W przestrzeni publicznej pojawiają się coraz częściej informacje o planowanej budowie „kontenerowego osiedla pracowniczego” na terenie budowy przyszłej elektrowni jądrowej dla 1000 pracowników, z rzekomym pominięciem istniejącej na terenie gminy Choczewo bazy noclegowej. W tym celu miałoby też być dodatkowo „wycięte” 80 ha lasu… Podczas poniedziałkowej debaty pojawiły się również zapowiedzi, jakoby sąsiednie gminy miały zadeklarować chęć przyjęcia, odpowiednio… 3.000 (Gniewino) i 5.000 (Krokowa) pracowników „choczewskiej” atomówki. Co więcej, padła też informacja, że w Hotelu „Mistral” w Gniewinie mieszka aktualnie 80 pracowników Spółki „Bechtel”(?)…
Poproszeni o komentarz z tej sprawie przedstawiciele „PEJ” i „Bechtel” zaprzeczyli, jakoby miało być wycięte 80 ha lasu pod przyszłe osiedle pracownicze, uznając tą wiadomość za… plotkę. Jak dodano, plan i sposób rozmieszczenia pracowników przyszłej elektrowni jądrowej jest dopiero opracowywany. Wspomniano też o przygotowywaniu specjalnej ankiety w tym zakresie, choć de facto… takowa została już przecież opracowana w gminie Choczewo kilkanaście miesięcy temu. „PEJ” nie wykluczył natomiast, że pewna liczba pracowników mogłaby faktycznie zamieszkać na terenie przyszłej budowy, ale wszystko to zależy od potencjalnego zapotrzebowania konsorcjum „Westinghouse-Bechtel”. Trudno jednak dzisiaj powiedzieć, czy miałoby to być 100, 200 czy też i więcej pracowników.
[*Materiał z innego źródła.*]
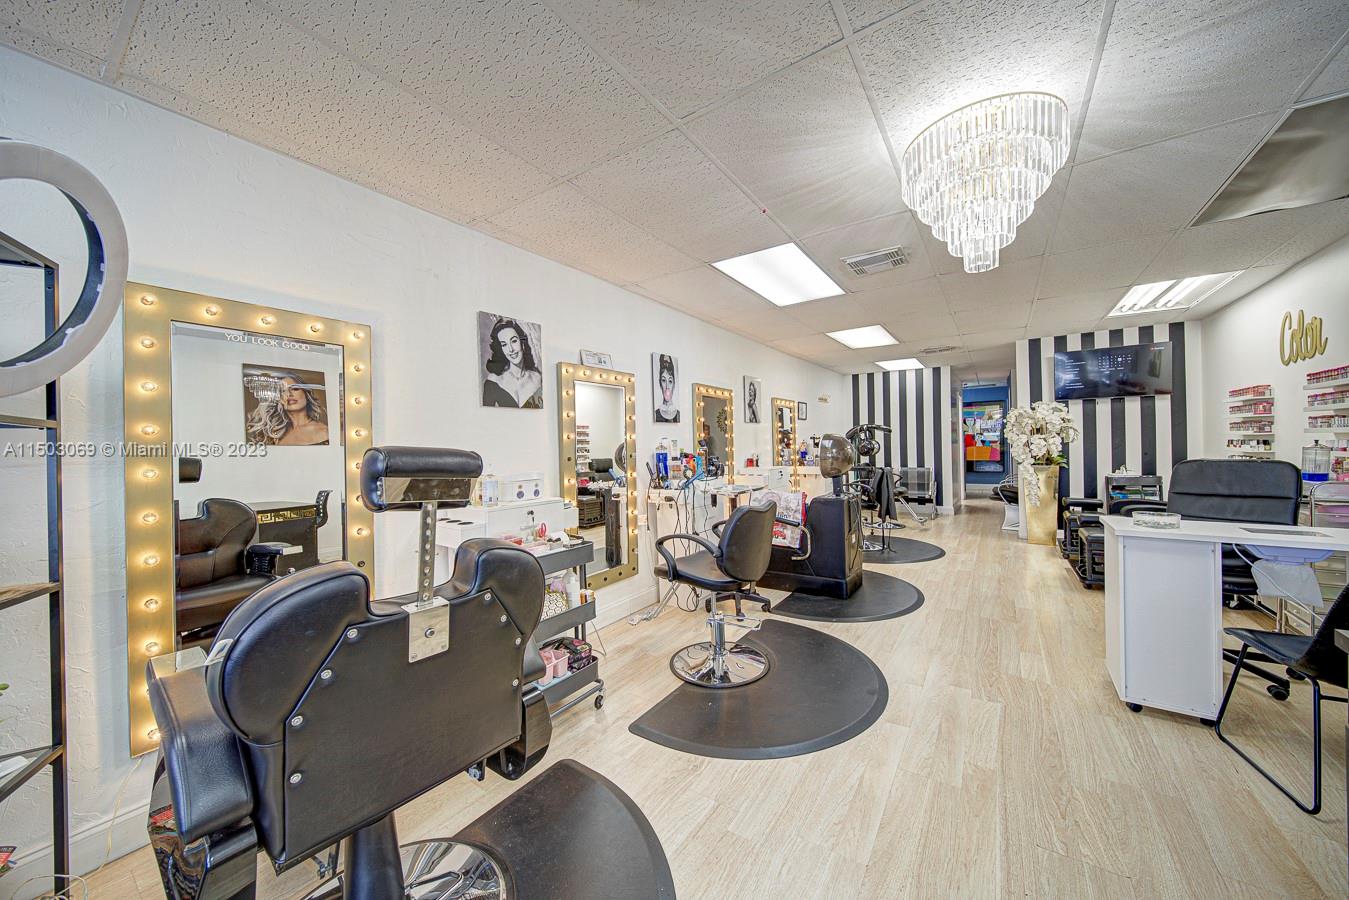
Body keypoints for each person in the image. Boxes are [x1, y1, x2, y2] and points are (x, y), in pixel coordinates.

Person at [246, 372, 329, 446]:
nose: (289, 394)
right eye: (283, 390)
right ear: (278, 398)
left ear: (306, 394)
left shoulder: (325, 432)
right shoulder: (273, 434)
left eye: (295, 389)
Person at [482, 317, 542, 408]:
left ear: (522, 343)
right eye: (504, 344)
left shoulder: (537, 378)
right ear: (501, 349)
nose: (511, 349)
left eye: (514, 341)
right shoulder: (493, 382)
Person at [654, 354, 679, 422]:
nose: (667, 387)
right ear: (660, 383)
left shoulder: (678, 414)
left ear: (674, 384)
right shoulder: (656, 414)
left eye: (670, 381)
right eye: (664, 380)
„Bechtel” potwierdził w poniedziałek, że w Hotelu „Mistral” w Gniewinie mieszka aktualnie tylko sześciu (6) pracowników, a i to wyłącznie z powodu istniejącej tam „siłowni”(!). Co wiecej, potwierdzona została też informacja, że na placu budowy wyżywienie pracownikom zapewnia „foodtrack” ze Słupska(!). Jak stwierdzono, gdy budowa „atomówki” ruszy na całego powstanie duże zapotrzebowanie na noclegi i wyżywienie w ujęciu całorocznym. Kto miałby zabezpieczyć jedno i drugie, wczoraj jednoznacznie nie padło. Przedstawiciele „PEJ” stwierdzili natomiast, że pracownicy ich firmy nie zawsze spotykają się z dobrym przyjęciem mieszkańców gminy Choczewo, a i proponowane przez nich „stawki”, jak na całoroczne obłożenie noclegów są stanowczo zbyt wysokie oraz porównywalne z cenami obowiązującymi w sezonie letnim.